The Obscure Questions

From these articles, we built a dataset of obscure questions in three steps:

  1. We prompted gpt4o-mini to generate 1-3 multiple choice questions from each article that have something to do with Northeastern University. We stated that the wrong answers should seem plausible.

  2. We then prompted gpt4o-mini to answer each question without seeing the article and excluded the questions that it got right.

  3. We stopped after a few hours and only got half way through the documents.

The questions that remain are the ones we deem obscure questions. We are working with Llama 3.1 8B Instruct, and its safe to assume that are obscure for gpt4o-mini are likely obscure for Llama 3.1 8B Instruct as well.

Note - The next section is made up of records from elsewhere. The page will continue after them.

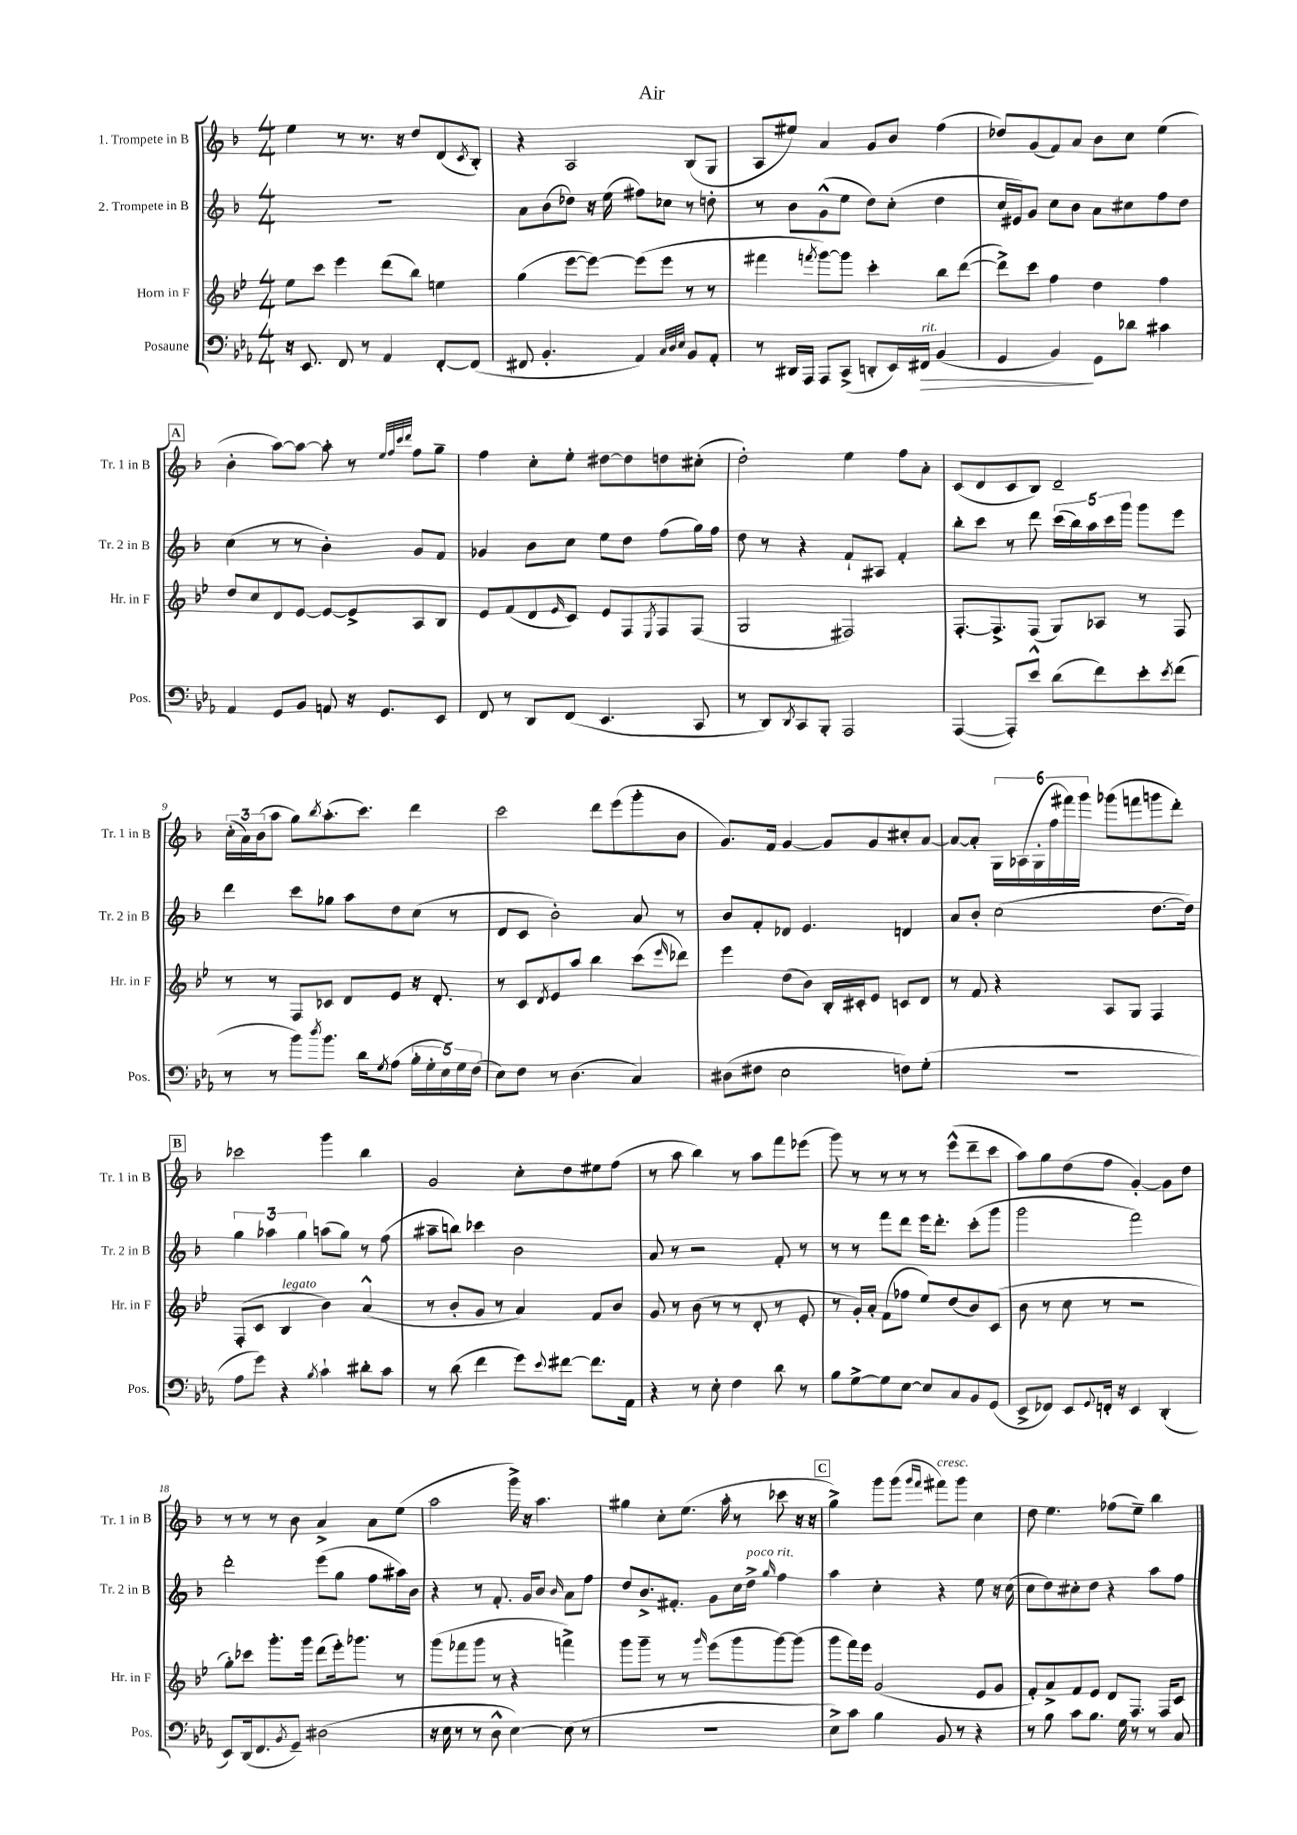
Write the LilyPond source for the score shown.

\header { title = "Air" }
<<
\new StaffGroup <<
\new Staff = "s0" \with { instrumentName = "1. Trompete in B" shortInstrumentName = "Tr. 1 in B" } {
    \clef treble \key f \major \numericTimeSignature \time 4/4
    e''4 r8 r8. r16 d''8 d'8( \acciaccatura { c'8 } bes8-.) |
    r4 a2 bes8( g8 |
    a8 eis''8) a'4 g'8 bes'8 f''4( |
    des''8) g'8( f'8) a'8 bes'8 c''8 e''4( |
    \mark \markup { \box "A" } bes'4-. a''8~) a''8~ a''8-. r8 \grace { e''32 f''32 c'''32 d'''32 } f''8 g''8-- |
    f''4 c''8-. e''8-. dis''8~ dis''8 d''8 cis''8-.( |
    d''2-.) e''4 f''8 a'8-. |
    c'8( d'8 c'8 bes8) d'2-- |
    \tuplet 3/2 { c''16-.( a'16) bes'16( } a''8 g''8) \acciaccatura { bes''8 } a''8.-.( c'''8.) d'''4 |
    c'''2 d'''8 e'''8( g'''8-. bes'8 |
    g'8.) f'16 g'4~ g'8 g'8 cis''8-. a'8~ |
    a'8~ a'8-. \tuplet 6/4 { g16 aes16( g16-. f''16 fis'''16) g'''16 } ges'''8( f'''8 g'''8 d'''8-.) |
    \mark \markup { \box "B" } ces'''2 g'''4 bes''4 |
    g'2 c''8-. d''8 eis''8 f''8( |
    r8 a''8 bes''4) r8 a''8 f'''8 ees'''8( |
    g'''8) r8 r8 r8 r8 e'''8-^( d'''8-- c'''8 |
    a''8) g''8 d''8( f''8 g'4~-.) g'8 d''8 |
    r8 r8 r8 bes'8 a'4-> a'8 e''8( |
    a''2 g'''16->) r16 a''4. |
    gis''4 c''8-. e''8.( a''16-. r8 ces'''8 r16 r16 |
    \mark \markup { \box "C" } g''4->) g'''8 g'''8( \grace { g'''16 f'''16 } fis'''8^\markup { \italic "cresc." }) g'''8 c''4 |
    d''8 e''4. fes''8( e''8--) bes''4 \bar "|." |
}
\new Staff = "s1" \with { instrumentName = "2. Trompete in B" shortInstrumentName = "Tr. 2 in B" } {
    \clef treble \key f \major \numericTimeSignature \time 4/4
    R1 |
    a'8 bes'8( des''8) r16 e''16( fis''8) ces''8 r8 d''8-. |
    r8 bes'8 g'8-^( e''8 d''8) c''8-.( d''4 |
    c''16 eis'16) g'8 c''8 bes'8 a'8 cis''8 f''8 d''8 |
    \mark \markup { \box "A" } c''4( r8 r8 bes'4-.) g'8 f'8 |
    ges'4 bes'8 c''8 e''8 d''8 f''8( g''16) f''16 |
    d''8 r8 r4 f'8-! ais8 f'4-. |
    bes''8-. c'''8 r8 d'''8 \tuplet 5/4 { c'''16( bes''16) a''16 c'''16 g'''16 } g'''8 e'''8 |
    d'''4 c'''8 ges''8 a''8 d''8 c''8( r8 |
    d'8 c'8 bes'2-.) a'8 r8 |
    bes'8 f'8-. des'8 e'4. d'4 |
    a'8 bes'8-. c''2( d''8.~ d''16) |
    \mark \markup { \box "B" } \tuplet 3/2 { g''4 aes''4 g''4 } a''8( g''8) r8 f''8( |
    ais''8-- b''8) ces'''4 bes'2 |
    a'8 r8 r2 f'8-. r8 |
    r8 r8 f'''8 d'''8 e'''16 d'''8.-. c'''8-.( g'''8 |
    g'''2 f'''2) |
    d'''2-. e'''8( g''8 f''8 ais''16) bes'16 |
    r4 r8 f'8.-. g'16 bes'8 \grace { bes'16 } a'8 f''8 |
    d''8 bes'8.-> fis'8.-. g'8 c''16 d''16->^\markup { \italic "poco rit." } \grace { g''16 } f''4 |
    \mark \markup { \box "C" } a''4 c''4-. r4 e''8 r16 c''16( |
    c''8 d''8) cis''8-. d''8 r4 a''8 f''8 \bar "|." |
}
\new Staff = "s2" \with { instrumentName = "Horn in F" shortInstrumentName = "Hr. in F" } {
    \clef treble \key bes \major \numericTimeSignature \time 4/4
    ees''8 c'''8 ees'''4 d'''8( bes''8) e''4 |
    g''4( ees'''8~ ees'''8~) ees'''8( ees'''8 r8 r8 |
    fis'''4 \acciaccatura { f'''8 } g'''8~) g'''8 c'''4-. bes''8 d'''8~( |
    d'''8->) c'''8 f''4 d''4 f''4 |
    \mark \markup { \box "A" } d''8 c''8 d'8 ees'8~ ees'8~ ees'8-> a8 bes8 |
    ees'8 f'8( d'8 \grace { ees'16 } c'8) ees'8 f8 \acciaccatura { ees8 } f8 f8( |
    g2 fis2) |
    f8.~-. f8.-> f8( g8) aes8 r8 f8 |
    r8 r8 f8 ces'8 d'8 ees'8 r16 d'8.-. |
    r8 c'8 \acciaccatura { d'8 } ees'8 a''8 bes''4 c'''8( \grace { ees'''16 } des'''8) |
    ees'''4 d''8( bes'8) bes16-. cis'16-. ees'8 c'8 d'8 |
    r8 f'8 r4 a8 g8 f4 |
    \mark \markup { \box "B" } f8-.( c'8 bes4^\markup { \italic "legato" } bes'4) a'4-^( |
    r8 bes'8-. g'8 r8 a'4) f'8 bes'8 |
    g'8 r8 bes'8( r8 r8 d'8-. r8 ees'8-. |
    r8 g'16-.) a'16-. f'8( fes''8 ees''8) d''8( bes'8) c'8( |
    bes'8 r8 c''8 r8 r2 |
    g''8-.) ces'''8 g'''8.-. g'''16 d'''8( ees'''16-.) ges'''8. r8 |
    g'''8( fes'''8 g'''8 r8 r4 f'''4->) |
    g'''8 g'''8-- r8 r8 \grace { g'''16 } ees'''8( g'''8 g'''8~) g'''8( |
    \mark \markup { \box "C" } g'''8 f'''16) ees'''16 g'2( ees'8 g'8 |
    f'8-.) a'8-> f'8 ees'8 d'8 f8. f16 c'8 \bar "|." |
}
\new Staff = "s3" \with { instrumentName = "Posaune" shortInstrumentName = "Pos." } {
    \clef bass \key ees \major \numericTimeSignature \time 4/4
    r16 ees,8. f,8 r8 aes,4 f,8~-. f,8( |
    fis,8 bes,4.-. aes,4) \grace { c32 d32 ees32 } bes,8 aes,8-. |
    r8 dis,16 aes,,16 aes,,8 c,8->( d,8-. ees,16) fis,16\>^\markup { \italic "rit." } bes,4( |
    g,4 bes,4\!) g,8 des'8 cis'4 |
    \mark \markup { \box "A" } aes,4 g,8 bes,8 a,8 r16 g,8. ees,8 |
    f,8 r8 d,8 f,8( ees,4. c,8 |
    r8 d,8) \acciaccatura { d,8 } c,8 bes,,8-. aes,,2 |
    aes,,4~( aes,,8-.) ees'8-^ d'8( f'8) ees'8-. \acciaccatura { ees'8 } f'8( |
    r8 r8 bes'8) \acciaccatura { d''8 } bes'8. d'16 \acciaccatura { g8 } aes8( \tuplet 5/4 { bes16-. g16-. ees16) g16 f16( } |
    ees8) f8 r8 d4.( c4) |
    dis8( fis8 ees2 f8) g8-.( |
    R1 |
    \mark \markup { \box "B" } aes8 g'8) r4 \acciaccatura { bes8 } c'4-! dis'8-. c'8 |
    r8 d'8( f'4 g'8) \appoggiatura { ees'8 } fis'8~ fis'8. aes,16 |
    r4 r8 ees8-. f4 d'8 r8 |
    bes8 g8~-> g8 ees8~ ees8 c8 bes,8 g,8( |
    ees,8-> fes,8) ees,8 \appoggiatura { g,8 } f,16-. r16 ees,4 d,4-.( |
    ees,8) d,16( f,8. \acciaccatura { bes,8 } g,8--) dis2( |
    r16 ees16 r8 r8 d8-^ ees4~) ees8( r8 |
    R1 |
    \mark \markup { \box "C" } ees8->) c'8 bes4 bes,8 r8 r4 |
    r8 bes8 c'8 bes8. g16 r8 r8 c8 \bar "|." |
}
>>
>>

You can load all the obscure questions dataset as follows:

from datasets import load_dataset

dataset = load_dataset("nuprl/engineering-llm-systems", config_name="obscure_questions", split="test")

We have also constructed a subset of 50 obscure questions:

from datasets import load_dataset

dataset = load_dataset("nuprl/engineering-llm-systems", config_name="obscure_questions", split="tiny")

You should get at least 40% of the tiny split correct, but we encourage you to try to get more right, or even try the full test split.

Implementation Task

You may use Generative AI for this assignment, but be careful. There are lots of little decisions to make that can significantly affect the results. Make sure you fully understand any LLM-generated code that you use.

  1. You should implement a function with the following signature:

    from typing import List
    
    def answer_query(question: str, choices: List[str], documents: List[str]) -> str:
        """
        Answers a multiple choice question using retrieval augmented generation.
    
        `question` is the text of the question. `choices` is the list of choices
         with leading letters. For example:
    
         ```
         ["A. Choice 1", "B. Choice 2", "C. Choice 3", "D. Choice 4"]
         ```
    
         `documents` is the list of documents to use for retrieval augmented
         generation.
    
         The result should be the just the letter of the correct choice, e.g.,
         `"A"` but not `"A."` and not `"A. Choice 1"`.
         """
         ...
    
  2. You should submit a notebook where you use answer_query to benchmark its accuracy on tiny subset of obscure questions.

Suggested Approach

At a high-level, you will implement non-neural retrieval followed by neural re-ranking. We recommend starting with TF-IDF for the retriever followed by a BERT-based re-ranker. These are in the class notes.

However, feel free to get creative. Some things you might consider:

  1. Consider removing stop words from the queries. You can do this with a regular expression or with Spacy.

  2. In class, we cached IDF scores. Consider caching the TF scores well.

  3. Consider feeding the LLM the top N documents after re-ranking.

  4. You will need to chunk the documents for them to fit in the LLM context. Try to chunk better.

Speech and Language Processing has a chapter on RAG that I recommend reading for ideas on how to do better.

  1. These documents are a subset of this dump of Wikipedia.